Hepatocarcinogenesis, a multistep process, involves not only genetic mutations but also epigenetic alterations. Widespread of global DNA hypomethylation is accompanied with specific regional hypermethylation especially at tumor suppressor genes' promoters. The aim of this study is to determine the efficacy of combined DNA methylation analysis of a global DNA methylation marker LINE-1 and a tumor suppressor gene highly associated with the malignancy of HCC-RASSF1A in serum as a novel prognostic marker for diagnosis of early recurrence after curative resection. LINE-1 was hypomethylated in 66.7% (70/105) and RASSFIA promoter was hypermethylated in 73.3% (77/105) of HCC serum DNA samples by methylation specific PCR, but in none of the healthy controls: LINE-1 hypometylation (0/50) and RASSF1A hypermethylation (0/50).
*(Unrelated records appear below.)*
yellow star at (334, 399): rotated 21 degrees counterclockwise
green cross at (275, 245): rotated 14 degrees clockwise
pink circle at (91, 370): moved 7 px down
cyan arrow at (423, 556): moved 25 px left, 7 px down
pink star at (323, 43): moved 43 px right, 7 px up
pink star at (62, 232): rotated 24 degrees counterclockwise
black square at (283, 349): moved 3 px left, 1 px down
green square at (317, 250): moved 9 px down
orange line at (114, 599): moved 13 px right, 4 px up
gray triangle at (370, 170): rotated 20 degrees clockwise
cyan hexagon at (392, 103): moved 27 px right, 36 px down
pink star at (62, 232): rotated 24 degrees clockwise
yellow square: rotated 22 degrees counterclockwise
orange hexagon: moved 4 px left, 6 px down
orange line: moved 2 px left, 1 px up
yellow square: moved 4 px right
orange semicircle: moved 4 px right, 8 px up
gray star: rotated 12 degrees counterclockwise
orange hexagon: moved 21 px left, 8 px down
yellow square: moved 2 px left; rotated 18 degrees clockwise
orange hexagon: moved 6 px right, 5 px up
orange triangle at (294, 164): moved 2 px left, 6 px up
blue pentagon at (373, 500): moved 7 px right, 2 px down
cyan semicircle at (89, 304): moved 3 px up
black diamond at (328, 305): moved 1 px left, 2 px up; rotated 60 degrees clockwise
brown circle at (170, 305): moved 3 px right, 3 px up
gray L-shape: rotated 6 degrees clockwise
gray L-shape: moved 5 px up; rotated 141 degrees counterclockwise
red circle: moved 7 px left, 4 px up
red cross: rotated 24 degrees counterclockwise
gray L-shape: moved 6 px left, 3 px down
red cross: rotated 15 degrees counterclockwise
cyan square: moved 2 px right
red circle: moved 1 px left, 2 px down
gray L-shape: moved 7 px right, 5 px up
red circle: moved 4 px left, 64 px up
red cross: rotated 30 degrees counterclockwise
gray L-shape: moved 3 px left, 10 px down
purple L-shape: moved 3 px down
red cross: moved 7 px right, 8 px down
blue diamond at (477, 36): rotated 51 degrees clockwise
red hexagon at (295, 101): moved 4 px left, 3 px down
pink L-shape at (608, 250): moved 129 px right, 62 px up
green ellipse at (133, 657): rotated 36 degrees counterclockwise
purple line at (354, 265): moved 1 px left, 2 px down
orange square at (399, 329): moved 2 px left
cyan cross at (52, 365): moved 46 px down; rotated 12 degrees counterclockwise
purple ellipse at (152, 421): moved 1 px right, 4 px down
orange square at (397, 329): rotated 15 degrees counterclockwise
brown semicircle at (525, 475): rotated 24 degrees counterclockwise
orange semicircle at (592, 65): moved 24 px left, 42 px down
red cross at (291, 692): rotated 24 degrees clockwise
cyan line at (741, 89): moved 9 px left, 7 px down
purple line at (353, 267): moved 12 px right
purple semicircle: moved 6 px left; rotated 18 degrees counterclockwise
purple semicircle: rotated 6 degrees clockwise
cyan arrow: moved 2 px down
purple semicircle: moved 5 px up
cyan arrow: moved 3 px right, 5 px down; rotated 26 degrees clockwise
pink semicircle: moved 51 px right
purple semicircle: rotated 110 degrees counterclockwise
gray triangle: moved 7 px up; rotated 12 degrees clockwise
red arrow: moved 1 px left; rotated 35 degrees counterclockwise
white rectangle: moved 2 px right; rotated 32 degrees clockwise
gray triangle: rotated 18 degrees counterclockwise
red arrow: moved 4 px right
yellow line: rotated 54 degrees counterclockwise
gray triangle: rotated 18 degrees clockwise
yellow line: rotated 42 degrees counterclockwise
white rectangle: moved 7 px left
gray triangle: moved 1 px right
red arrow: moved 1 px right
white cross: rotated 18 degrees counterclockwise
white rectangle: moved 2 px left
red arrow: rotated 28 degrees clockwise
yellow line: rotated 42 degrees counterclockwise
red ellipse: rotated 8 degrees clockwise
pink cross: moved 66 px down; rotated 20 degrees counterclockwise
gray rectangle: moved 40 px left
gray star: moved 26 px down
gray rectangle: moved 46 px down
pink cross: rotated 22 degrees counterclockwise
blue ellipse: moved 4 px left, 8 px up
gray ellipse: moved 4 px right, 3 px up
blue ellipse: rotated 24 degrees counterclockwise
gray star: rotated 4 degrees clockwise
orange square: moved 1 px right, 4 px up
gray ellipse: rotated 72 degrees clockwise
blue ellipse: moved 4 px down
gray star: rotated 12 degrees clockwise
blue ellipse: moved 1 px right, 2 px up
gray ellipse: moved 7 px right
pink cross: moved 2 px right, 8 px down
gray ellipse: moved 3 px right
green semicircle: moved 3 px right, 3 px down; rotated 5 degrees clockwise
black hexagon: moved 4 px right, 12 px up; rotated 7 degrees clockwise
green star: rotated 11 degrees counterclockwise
A significant association was found between LINE-1 hypomethylation and clinical pathologic features including HBsAg positivity (p=0.009), tumor size (p=0.001) and AFP levels (p<0.001). Besides, significant correlation was detected between RASSF1A promoter hypermethylation and lymph nodes metastasis (p=0.045). The results of Kaplan-Meier estimates of survival suggested that LINE-1 hypomethylation was highly associated with poor survival of patients (disease-free survival p=0.002, overall survival p=0.0123). More importantly, co-evaluation of LINE-1 hypomethylation and RASSFIA promoter hypermethylation was found to be significantly correlated to early recurrence and poor prognosis (disease-free survival p=0.0001, overall survival p=0.05) in patients after curative resection. In conclusion, our study showed that the combined examination of LINE-1 hypomethylation and RASSF1A promoter hypermethylation was effective in predicting early recurrence of HCC after curative resection. Patients with dual positivity of LINE-1 hypomethylation and RASSFIA promoter hypermethylation should be supplied with more intensive care and close follow-up after they undergo tumor resection.